German Americans of Cleveland

Cleveland Press Articles

Earlier Schools Stressed German

"100 Years of Nationalities in Cleveland"
Twentieth of a Series
By Theodore Andrica
Cleveland Press, date unknown

From 1859, when teaching of the German language was first introduced in the Cleveland High School, to the early 1900's, the German language was as important in the educational system here as any major subject, mathematics, for example.

During the period mentioned the Cleveland school system had "German" superintendents and it had as many as 172 German teachers.

Teaching of German began in Cleveland as soon as the earliest German Protestant churches were established in the 1840's, but it remained for the so-called 48ers to put the German language on the educational map.

The earliest German element had little interest in any movement that was not directly connected with its churches. A contemporary German writer complained that "the very old Germans took of their hats to the Yankees and forgot their mother tongue."

The newest Germans, arriving here in the 1850's, brought new enthusiasm for their cultural background. With idealism and sparing no expense they worked to insure the perpetuation of the German language. While disagreeing on many subjects, the new Germans agreed unanimously on the question of teaching German.

The first German schools in the early 1850's were the three maintained by the Freimaenner Bund. Franz Georgi and F. P. Schroeder were the teachers at the one on St. Clair Ave. and Erie St. (now E. 9th).
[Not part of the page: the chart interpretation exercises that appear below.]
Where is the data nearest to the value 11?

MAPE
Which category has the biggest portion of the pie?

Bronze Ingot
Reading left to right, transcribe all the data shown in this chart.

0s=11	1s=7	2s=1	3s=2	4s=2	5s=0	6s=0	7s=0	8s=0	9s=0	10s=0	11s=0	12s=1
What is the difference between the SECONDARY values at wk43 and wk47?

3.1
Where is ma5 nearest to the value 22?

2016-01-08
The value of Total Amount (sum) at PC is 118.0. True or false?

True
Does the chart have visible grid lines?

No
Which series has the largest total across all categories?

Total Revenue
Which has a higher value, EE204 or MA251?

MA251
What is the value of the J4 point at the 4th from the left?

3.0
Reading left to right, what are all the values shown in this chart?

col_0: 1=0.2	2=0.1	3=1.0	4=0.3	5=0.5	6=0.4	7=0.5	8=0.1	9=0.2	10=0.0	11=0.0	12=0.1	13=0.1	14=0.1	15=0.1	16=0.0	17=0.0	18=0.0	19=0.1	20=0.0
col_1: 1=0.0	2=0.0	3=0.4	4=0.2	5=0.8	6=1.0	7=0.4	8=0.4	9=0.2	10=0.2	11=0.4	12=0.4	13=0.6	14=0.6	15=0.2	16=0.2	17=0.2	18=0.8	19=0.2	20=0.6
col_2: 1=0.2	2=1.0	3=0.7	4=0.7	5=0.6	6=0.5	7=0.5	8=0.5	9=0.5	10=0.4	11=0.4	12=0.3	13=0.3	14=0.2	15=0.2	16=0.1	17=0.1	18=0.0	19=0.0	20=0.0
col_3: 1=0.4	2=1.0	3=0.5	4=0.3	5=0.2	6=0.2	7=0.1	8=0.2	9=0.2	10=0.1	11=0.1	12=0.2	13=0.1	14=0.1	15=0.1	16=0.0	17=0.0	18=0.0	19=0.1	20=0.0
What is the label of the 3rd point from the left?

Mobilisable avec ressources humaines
The second was on Mechanic St. (W. 38th St.) where George Raeder and Karl Gobelli were the teachers. The third was on Laurel St. (part of Scovill Ave.) in the building which later was known as Teutonia Hall, where Wilhelm Buerger was the teacher.

German was introduced in the Cleveland High School in 1859 when Karl Ruger was hired as professor of German at the annual salary of $1200. Students in the senior class could take German instead of higher mathematics.

It remained for Andrew J. Rickoff to introduce German in elementary schools. When he came to Cleveland in 1867 there were 2,000 pupils in the German Free Schools and church schools.

First German superintendent was Konrad Hotze and the first German elementary school teachers were:

Miss Emma Reisch, Rockwell School; Miss Flora Kahnheimer, Willey School; Miss Ottile Esen, Case School; Miss Auguste Krehbiel, Rice School; F. P. Schroeder and Miss Mary Heinsohn, Bradburn (Brownell) School; August Esch, Sterling School; Miss Emma Krehbiel, L. F. Wilhelm and William Buerger, Mayflower School: Miss Julia Berger, Miss Amalia Pfund and John Raeder, Orchard School; Miss Emilie Wucherer, Wade School and John Glueck at University (Tremont) School.

Louis Klemm followed Hotze as German superintendent in 1875. August Esch followed Klemm in 1877, then came Joseph Krug, who in turn was succeeded by Herman Woldmann in 1895.

German-English textbooks were introduced in 1877 by the School Board and this action brought criticism from both the German and the "American" element of the city. The Germans considered the quality of ther books inferior, the "Americans said that money was spent uselessly."

By 1891 fully 51% of all schools pupils took instruction in German, but by 1901 the percentage went down to 41%.

Besides the instruction given in public school, German was taught to 5000 pupils in eight Catholic German schools, and to 4000 pupils in eight German Protestant churches.